Sierra,  Jan, 1999  by Martin Kaufman

The material is gingerly placed in a hermetically sealed container, encased in a concrete-and-steel structure that weighs more than a ton, and then buried underground.

Are they burying toxic waste? No, dear reader, they are burying you.

The excess packaging required by most U.S. cemeteries guarantees that your journey from "dust to dust" will take many hundreds of years. Instead of a quick transformation into sweet earth, you lace centuries of slow putrefaction.

Cremation isn't much better. Burning a body produces carcinogenic dioxins, trace metals, hydrochloric and hydrofluoric acids, sulfur dioxide, and global-warming-inducing carbon dioxide. Only your bone chips return to earth, assuming they're scattered. The rest of you becomes air pollution.

Your final resting place need not be unnatural. In Great Britain's "green burial" movement, people are buried in simple shrouds or biodegradable coffins made of flax, cork, cardboard, or recycled newspapers. Graves are marked with trees rather than headstones, and the cemeteries double as wildlife habitat.

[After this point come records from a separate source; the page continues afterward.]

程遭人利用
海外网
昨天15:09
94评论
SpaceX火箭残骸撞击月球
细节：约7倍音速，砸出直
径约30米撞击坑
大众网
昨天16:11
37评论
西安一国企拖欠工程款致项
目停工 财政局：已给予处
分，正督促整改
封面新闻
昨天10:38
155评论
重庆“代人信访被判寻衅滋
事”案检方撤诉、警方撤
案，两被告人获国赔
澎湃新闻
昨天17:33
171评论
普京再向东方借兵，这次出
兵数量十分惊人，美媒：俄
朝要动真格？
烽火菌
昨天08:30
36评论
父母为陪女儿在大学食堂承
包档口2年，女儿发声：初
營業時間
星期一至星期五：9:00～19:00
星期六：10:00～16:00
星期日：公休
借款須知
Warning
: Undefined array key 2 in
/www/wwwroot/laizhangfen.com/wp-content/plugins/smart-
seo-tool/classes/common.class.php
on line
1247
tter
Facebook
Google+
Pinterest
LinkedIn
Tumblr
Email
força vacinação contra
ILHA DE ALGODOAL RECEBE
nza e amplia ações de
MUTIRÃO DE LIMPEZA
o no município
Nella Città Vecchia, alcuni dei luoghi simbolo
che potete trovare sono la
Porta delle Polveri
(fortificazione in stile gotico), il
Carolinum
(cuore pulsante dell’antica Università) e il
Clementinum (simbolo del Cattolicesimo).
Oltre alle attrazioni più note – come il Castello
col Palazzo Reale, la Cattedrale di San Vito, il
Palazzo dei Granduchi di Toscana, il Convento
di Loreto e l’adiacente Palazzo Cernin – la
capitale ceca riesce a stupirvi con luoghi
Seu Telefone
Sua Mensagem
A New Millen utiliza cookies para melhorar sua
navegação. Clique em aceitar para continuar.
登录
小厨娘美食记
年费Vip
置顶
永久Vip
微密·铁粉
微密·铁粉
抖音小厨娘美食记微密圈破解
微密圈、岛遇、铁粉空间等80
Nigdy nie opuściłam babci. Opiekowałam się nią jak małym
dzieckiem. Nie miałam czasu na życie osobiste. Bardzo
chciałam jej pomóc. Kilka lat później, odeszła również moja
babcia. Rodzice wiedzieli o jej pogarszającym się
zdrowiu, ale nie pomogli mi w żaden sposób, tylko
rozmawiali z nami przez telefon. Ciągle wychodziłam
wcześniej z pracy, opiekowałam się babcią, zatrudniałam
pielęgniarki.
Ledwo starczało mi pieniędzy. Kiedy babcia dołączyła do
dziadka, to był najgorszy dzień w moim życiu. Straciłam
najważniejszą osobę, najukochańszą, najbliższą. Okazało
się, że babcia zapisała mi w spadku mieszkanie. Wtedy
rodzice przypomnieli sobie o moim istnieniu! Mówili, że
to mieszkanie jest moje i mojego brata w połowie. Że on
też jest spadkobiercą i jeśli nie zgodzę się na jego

How can you expire without becoming toxic waste? In the United States, a company called Memorial Ecosystems already has a nature-reserve cemetery in South Carolina, and is planning many more. (For information, call (864) 647-7798; www.memorialecosystems.com.) It is legal in most states to be buried in the way you see fit on your own rural land. For the cost of a cemetery plot, you can buy an acre or two that you can preserve--and nourish--as natural habitat forever.